Alert rule: CrossplaneResourceNotReady

Overview

This alert fires when a Crossplane-managed resource has not reached Available status for 15 minutes. The status_ready field is not Available, meaning Crossplane considers the resource provisioned but unhealthy or still initialising.

This is distinct from CrossplaneResourceUnsynced: a resource can be synced (no reconcile error) yet still not ready (the underlying service is unhealthy or the readiness check fails).

Common causes include: a downstream service that fails its health check, a misconfigured composition that sets readiness conditions incorrectly, or a provider that cannot verify the resource state.

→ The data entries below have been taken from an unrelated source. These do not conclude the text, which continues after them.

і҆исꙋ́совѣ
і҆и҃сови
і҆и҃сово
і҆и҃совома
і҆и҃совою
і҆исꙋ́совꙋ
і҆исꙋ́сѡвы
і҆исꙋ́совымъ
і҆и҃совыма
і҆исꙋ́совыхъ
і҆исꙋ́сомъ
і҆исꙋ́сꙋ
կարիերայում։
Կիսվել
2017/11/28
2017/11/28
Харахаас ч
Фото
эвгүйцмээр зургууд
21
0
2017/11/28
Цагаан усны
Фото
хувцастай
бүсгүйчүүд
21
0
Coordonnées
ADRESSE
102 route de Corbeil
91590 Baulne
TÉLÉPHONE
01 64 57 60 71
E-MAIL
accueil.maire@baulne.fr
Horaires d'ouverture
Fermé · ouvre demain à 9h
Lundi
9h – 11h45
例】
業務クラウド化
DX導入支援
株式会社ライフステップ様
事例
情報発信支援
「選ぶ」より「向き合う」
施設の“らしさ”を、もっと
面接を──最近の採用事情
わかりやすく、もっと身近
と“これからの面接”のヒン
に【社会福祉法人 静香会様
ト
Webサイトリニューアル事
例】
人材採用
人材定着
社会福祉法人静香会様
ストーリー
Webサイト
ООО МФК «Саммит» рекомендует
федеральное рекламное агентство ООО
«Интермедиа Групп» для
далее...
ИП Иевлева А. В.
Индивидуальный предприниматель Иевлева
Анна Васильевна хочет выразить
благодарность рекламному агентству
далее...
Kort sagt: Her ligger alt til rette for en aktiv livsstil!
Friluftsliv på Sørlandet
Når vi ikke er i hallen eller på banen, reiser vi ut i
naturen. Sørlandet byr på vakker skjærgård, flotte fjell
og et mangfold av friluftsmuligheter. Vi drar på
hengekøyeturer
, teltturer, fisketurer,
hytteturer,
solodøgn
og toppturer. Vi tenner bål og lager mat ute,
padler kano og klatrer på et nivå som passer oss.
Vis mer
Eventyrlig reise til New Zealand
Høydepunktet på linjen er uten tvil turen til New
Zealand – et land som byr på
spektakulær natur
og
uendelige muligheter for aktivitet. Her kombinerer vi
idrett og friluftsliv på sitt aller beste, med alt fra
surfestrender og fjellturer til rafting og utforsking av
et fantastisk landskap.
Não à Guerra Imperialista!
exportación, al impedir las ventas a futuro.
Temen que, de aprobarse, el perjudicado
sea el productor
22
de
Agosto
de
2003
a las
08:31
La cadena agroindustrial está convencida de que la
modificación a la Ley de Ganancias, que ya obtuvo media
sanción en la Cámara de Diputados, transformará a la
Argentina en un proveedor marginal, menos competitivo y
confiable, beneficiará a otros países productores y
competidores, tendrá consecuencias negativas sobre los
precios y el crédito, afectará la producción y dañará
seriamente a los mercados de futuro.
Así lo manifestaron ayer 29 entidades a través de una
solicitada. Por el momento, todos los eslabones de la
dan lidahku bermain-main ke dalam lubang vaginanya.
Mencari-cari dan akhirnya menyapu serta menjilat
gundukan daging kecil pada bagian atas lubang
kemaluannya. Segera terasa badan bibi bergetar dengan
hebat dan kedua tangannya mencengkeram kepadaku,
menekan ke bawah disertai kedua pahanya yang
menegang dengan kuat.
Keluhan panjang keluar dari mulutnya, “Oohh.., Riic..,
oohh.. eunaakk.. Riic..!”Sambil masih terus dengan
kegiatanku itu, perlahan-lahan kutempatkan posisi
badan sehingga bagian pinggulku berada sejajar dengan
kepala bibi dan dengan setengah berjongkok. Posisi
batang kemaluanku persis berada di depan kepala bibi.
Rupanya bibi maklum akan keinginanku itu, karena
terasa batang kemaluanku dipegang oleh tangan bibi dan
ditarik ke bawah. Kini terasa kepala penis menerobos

The alert fires when crossplane_resource_info{status_ready!="Available"} == 1 for 15 minutes.

Steps for Debugging

The alert labels contain the resource name, kind, claim name, and claim namespace:

RESOURCE_NAME='<name-from-alert>'
RESOURCE_KIND='<kind-from-alert>'
CLAIM_NAME='<claim_name-from-alert>'
CLAIM_NAMESPACE='<claim_namespace-from-alert>'

Check the resource status and readiness conditions (XRs and MRs are cluster-scoped; Claims need -n):

kubectl --as=system:admin get $RESOURCE_KIND $RESOURCE_NAME -o yaml | grep -A 30 'conditions:'
# if the resource is a Claim:
kubectl --as=system:admin -n $CLAIM_NAMESPACE get $RESOURCE_KIND $RESOURCE_NAME -o yaml | grep -A 30 'conditions:'

Check if the underlying service pods are running (for VSHN services):

INSTANCE_NAMESPACE=$(kubectl --as=system:admin -n $CLAIM_NAMESPACE get $RESOURCE_KIND $RESOURCE_NAME -o jsonpath='{.status.instanceNamespace}')
kubectl --as=system:admin -n $INSTANCE_NAMESPACE get pods
kubectl --as=system:admin -n $INSTANCE_NAMESPACE get events --sort-by=.lastTimestamp | tail -20

Inspect the composition function logs for readiness evaluation errors:

kubectl --as=system:admin -n syn-crossplane logs -l pkg.crossplane.io/function --tail=100 | grep $RESOURCE_NAME

Steps for Remediation

Underlying service pod is unhealthy:

Check what is running in the instance namespace and restart the unhealthy workload:

kubectl --as=system:admin -n $INSTANCE_NAMESPACE get pods
kubectl --as=system:admin -n $INSTANCE_NAMESPACE rollout restart statefulset
kubectl --as=system:admin -n $INSTANCE_NAMESPACE rollout restart deployment

Readiness check is misconfigured in the composition:

Check recent changes to the composition functions. If a code change broke the readiness condition, rollback the appcat or component-appcat version.

Transient state (resource just provisioned):

Wait for the 15-minute for period to expire. Crossplane may resolve this automatically.